For the Moroccan tourism industry, there is a difference. Consequently, a locally licenced guide is hired even when they do not speak the language of say, a Czech or Polish group of tourists. Instead of letting such groups pass with their own foreign guide, the local guide is expected to join the group no later than when they begin descending from the buses in the medina. Mind you, the police or any other official body, do not tend to hang around the local guides.
Local guides, however, even if not speaking and explaining—as there is no language shared between them and the rest of the group, come quite handy for many less-experienced foreign guides. They show the way through the maze of the medina in Fes, and count the members of the group after passage through the market in Marrakesh. However, the practice of having to take a local guide does not make much sense in Rabat, where the guides “hang out“ exclusively in the Royal Palace precinct.
When I asked one of them why the rate is so much higher in Rabat than in Fes or Marrakech, expecting to hear something concerning the high prices in the Capital, I instead heard this: “You do all your shopping in the other cities.” Shopping. Yes, tourists do buy things, and part of the job of an experienced tour guide is to present arts and crafts in an interesting way to motivate them to do so, at the same time advising them on where to get the best quality items for the best price. This noble idea has, however, been reduced to the “Buy, oh tourist, so I can get a commission“ thing, which I began over the years to despise.

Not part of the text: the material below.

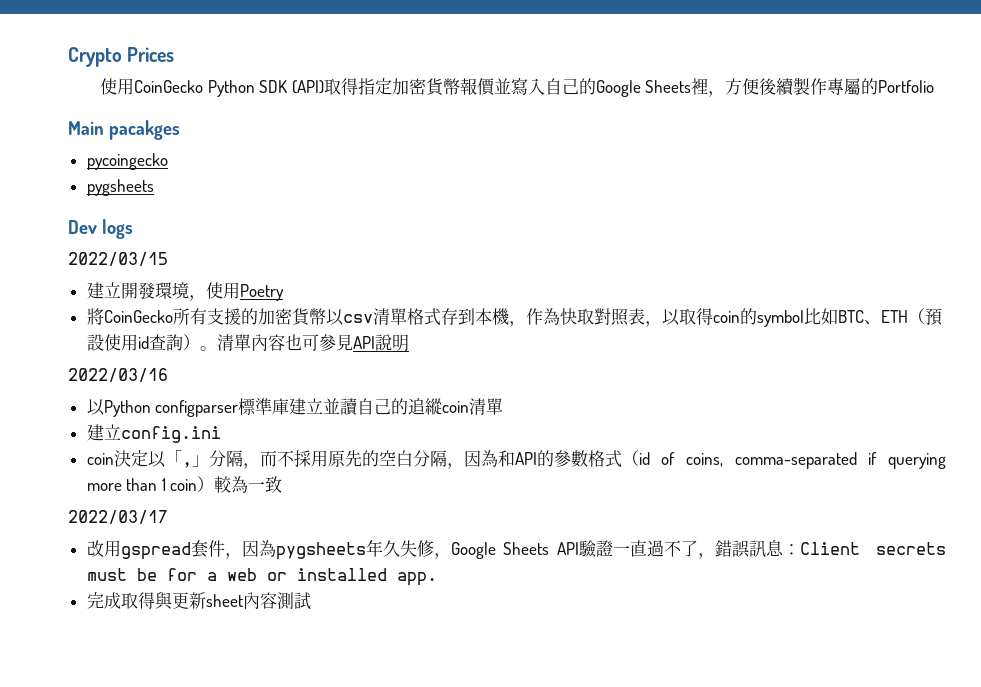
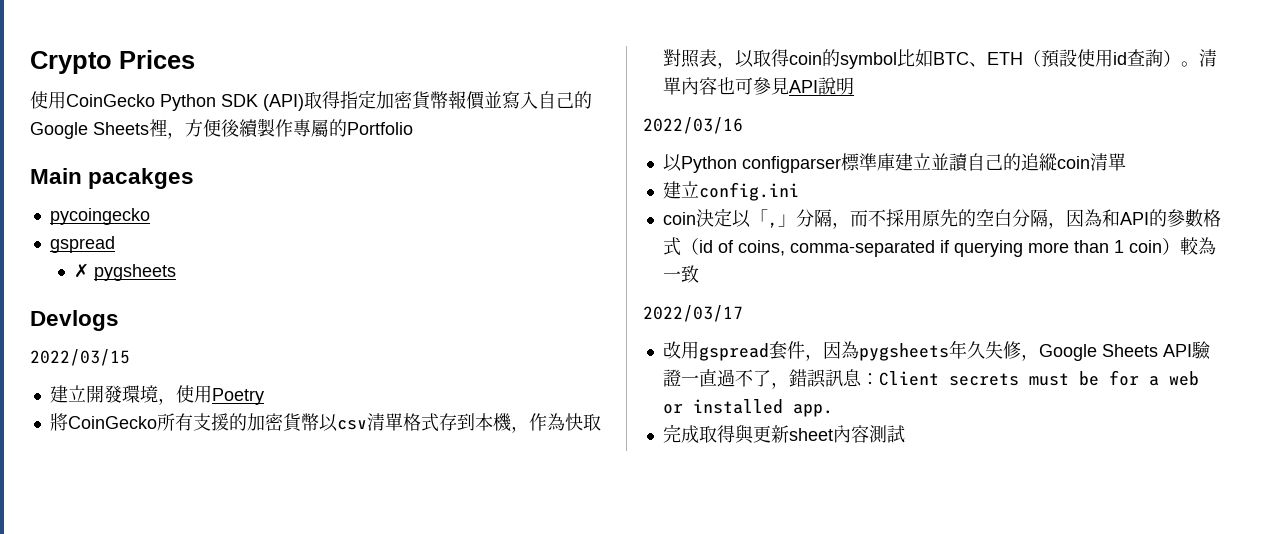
(168, 161) none -> [49,236,115,253] [74,263,90,278] gspread // ✗
[68,219,133,239] Dev logs -> [30,310,119,331] Devlogs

Is it not, however, this “commission taking” which attracts so many people to becoming false guides and hasslers? Is it not the very reason why a foreign guide with a group is not allowed to pass through the medina without an official Moroccan one to accompany him and share the commission? Forget the history, culture and art – let‘s go shopping, tourists! And while everyone likes to make money—false, foreign or official guides, spoiling the tour by visiting shops instead of sites seems to be one of the major sources of discontent among tourists visiting Morocco, as can be seen from the reviews on Trip Advisor.
A Remedy? There could hardly be one. It is in the interest of all that tourism booms, and it does so not only through bookings of hotels and tours, but also through the money tourists leave in local shops for overpriced goods. At the end of the long walk through the medina, a weary visitor does not remember the details of the history anymore anyway. What will remind them of the place for years to come will be those rugs, lights and vases collecting dust in their house. Perhaps also pictures or videos, stirring up memories. Let the ones from Morocco be only positive ones.